### [Work order]
How many lines in the records below include "overview"? Answer with the number only.

### [Material supplied]
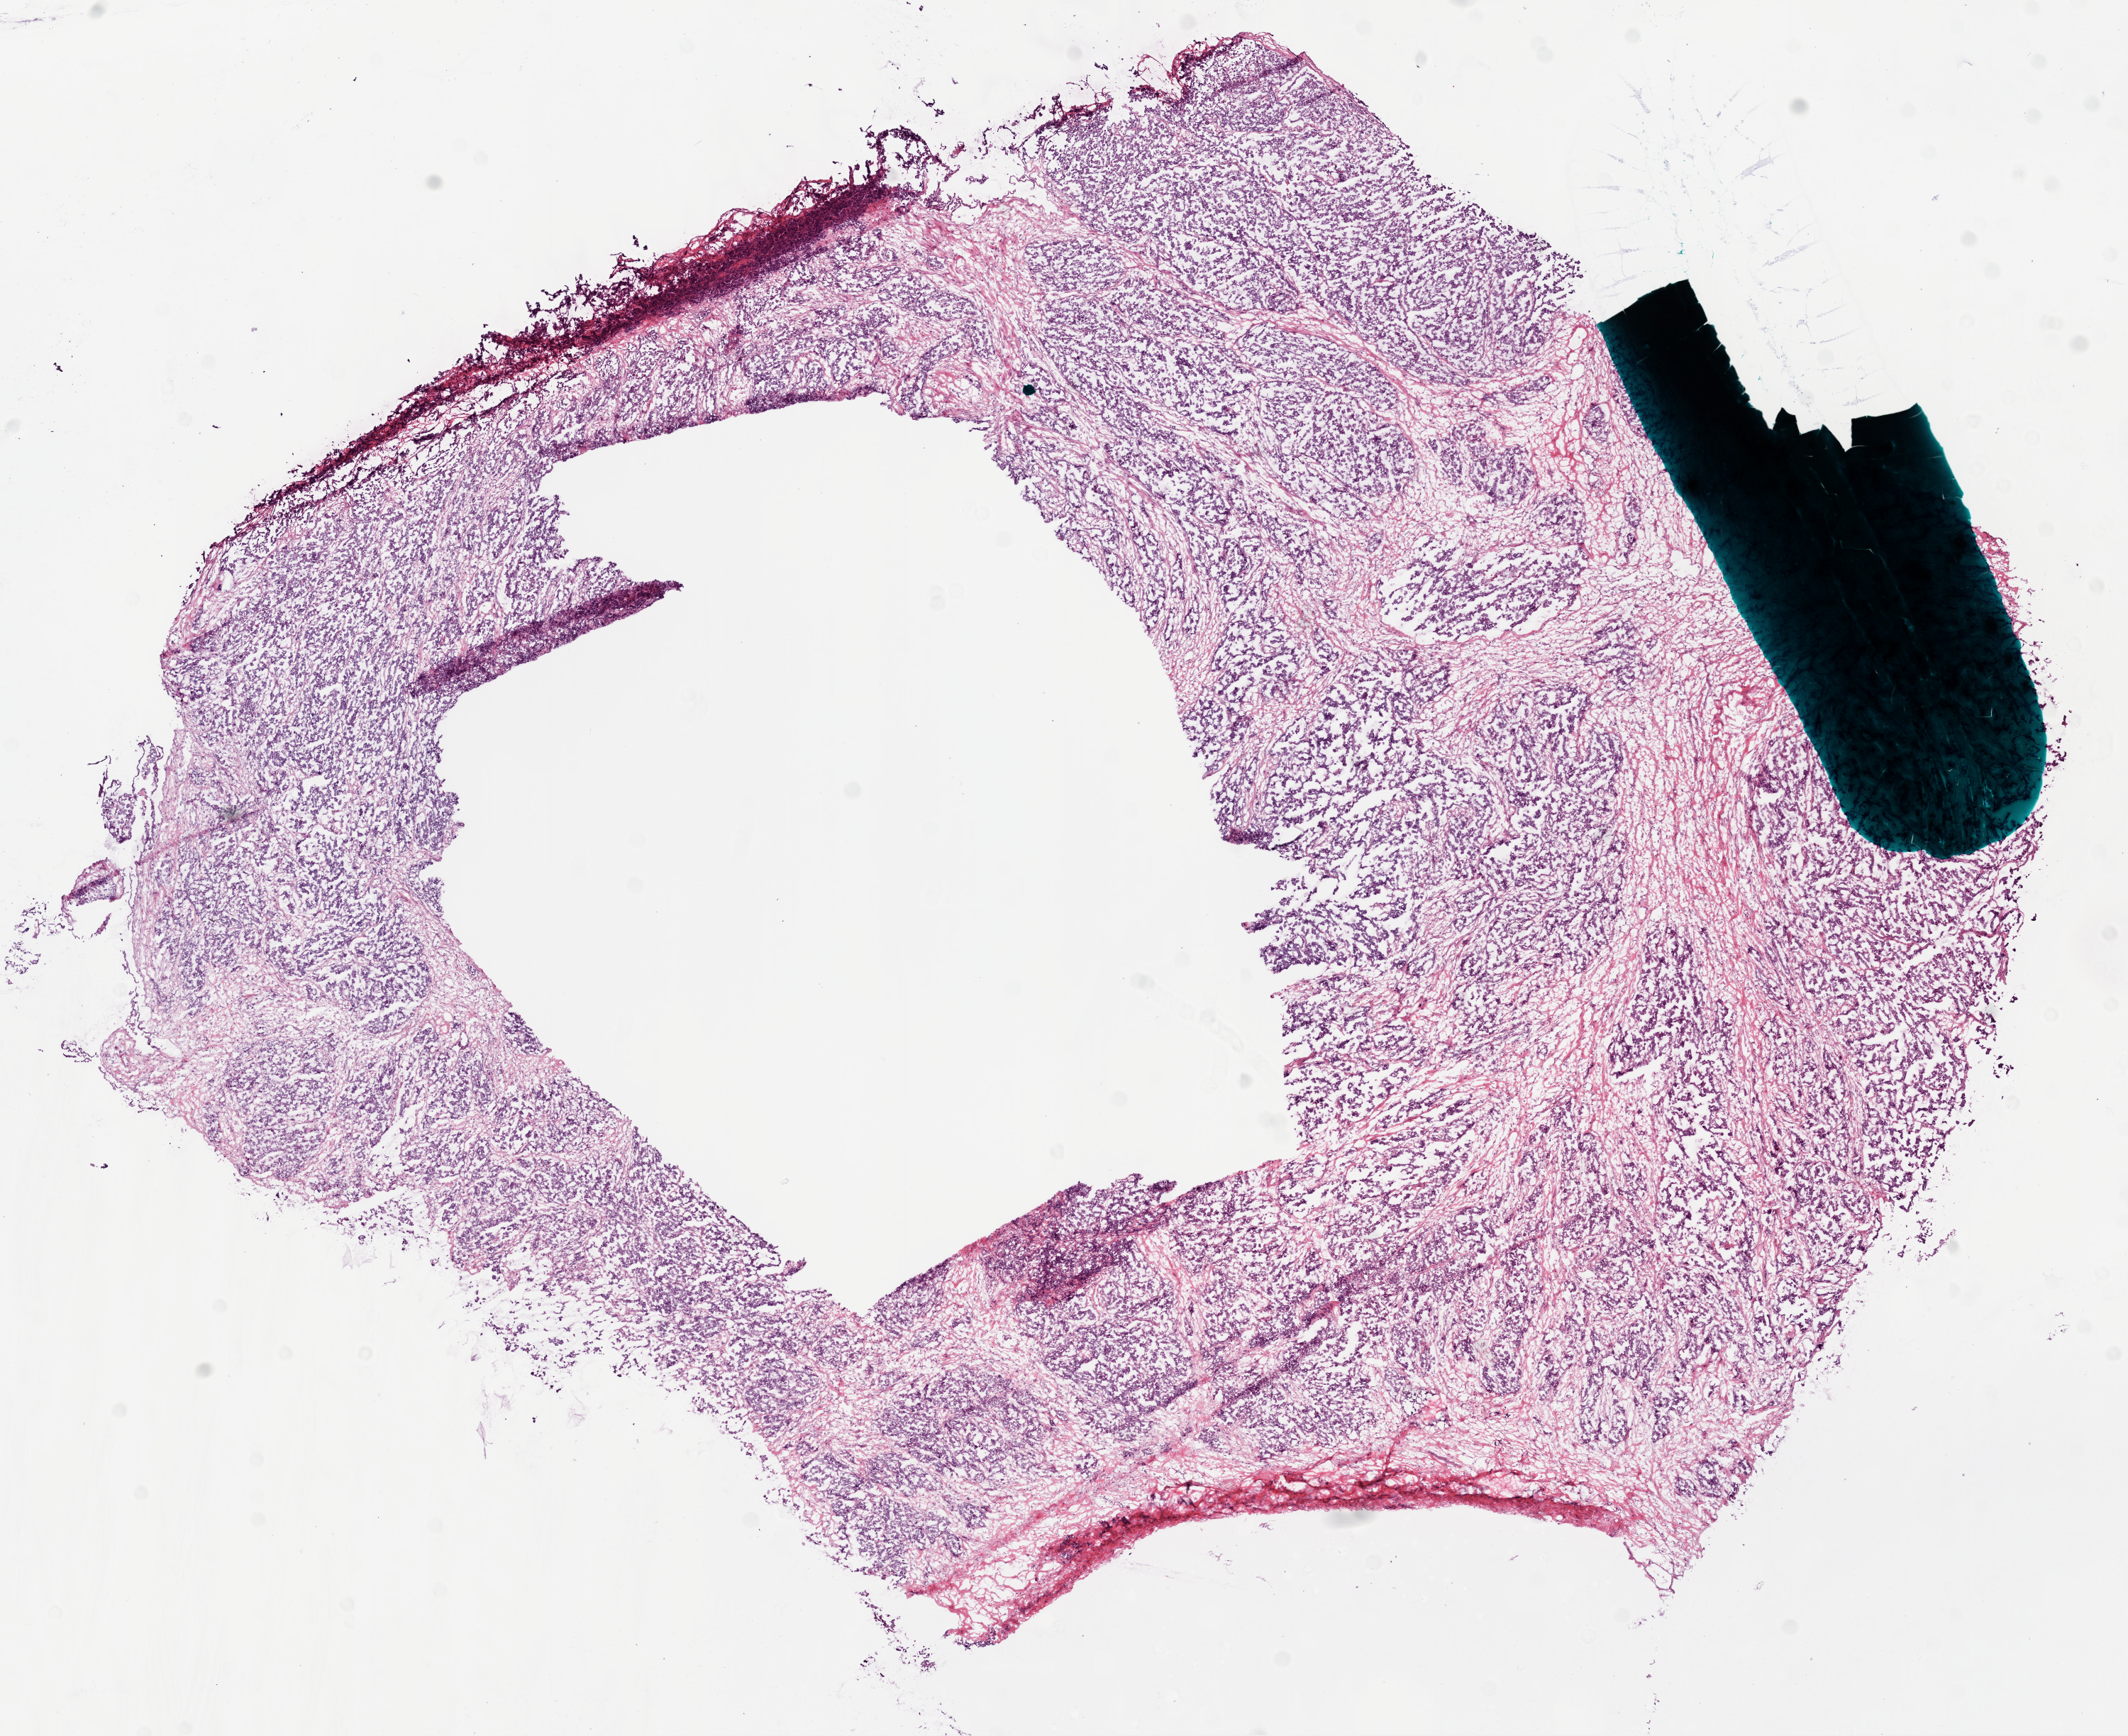
Whole-slide histology image, H&E, shown as a low-resolution overview of the whole scanned area (about 12.0 x 9.8 mm, slide scanned at 20x), frozen section, primary tumour sample from the ovary. Patient: female, age at initial diagnosis 48 years. Histologic grade: G3 (poorly differentiated). Pathologist review of this section (percent, as recorded): tumour cells 89%, tumour nuclei 90%, normal cells 0%, stromal cells 10%, necrosis 1%.
Pathologic diagnosis: Serous cystadenocarcinoma, NOS. FIGO stage: IIIC. Laterality: bilateral.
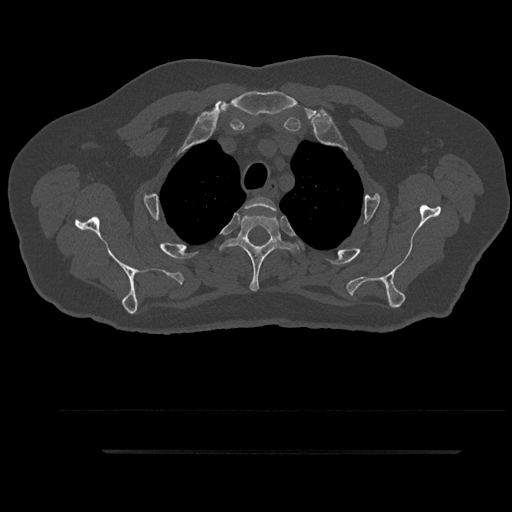
CT including the spine, one axial slice; position 720 of 797 along the scan axis; bone window (W 1800 / L 400 HU); 0.5 mm slice thickness; 512 × 512 image matrix, field of view 432 × 432 mm. Male patient, age 63 years. From the clinical record (not read from this slice): primary cancer: renal.
Structures marked on this image (semi-automatically segmented with operator editing):
- T2 vertebra: bounding box <245,197,276,211> (left, top, right, bottom; pixels)
- T3 vertebra: <221,214,299,292>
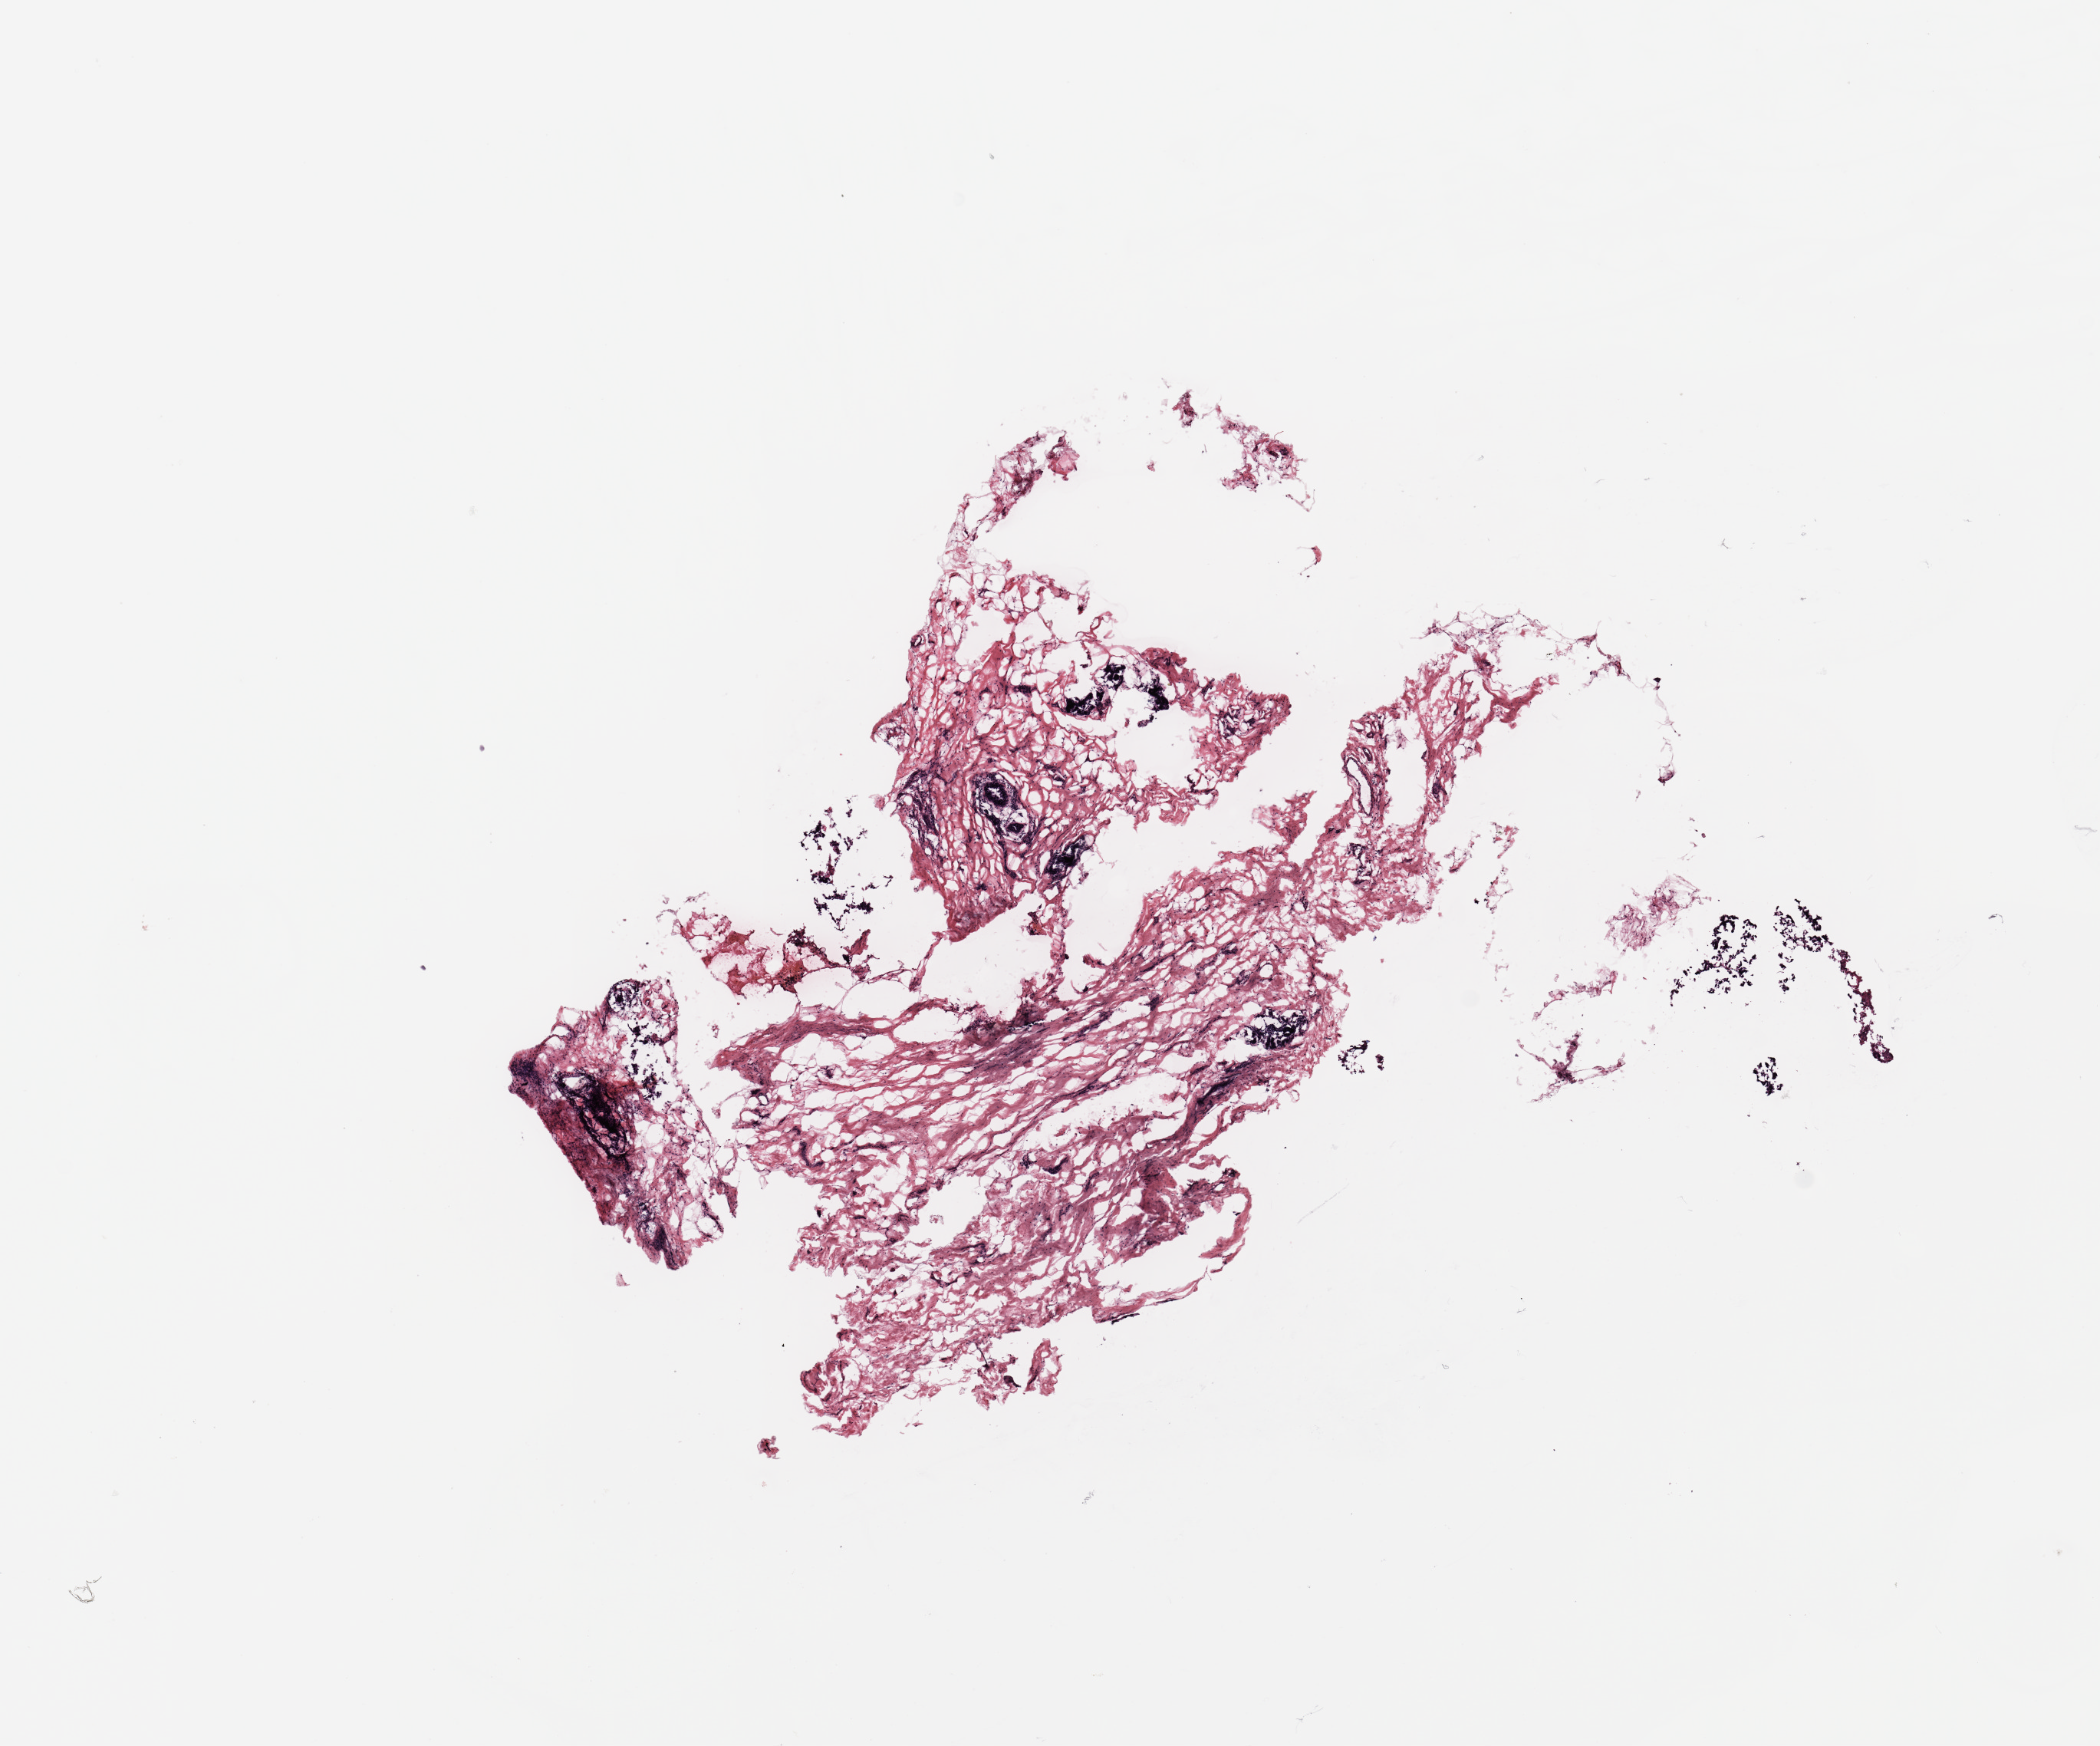
H&E-stained whole-slide image — low-resolution overview of the scanned area, about 10.8 x 9.0 mm (acquisition: 20x scan). Tumour tissue sample, breast. 58-year-old female patient.
Histologic diagnosis: Infiltrating duct carcinoma, NOS. AJCC pathologic stage: II.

### [Task answer]
2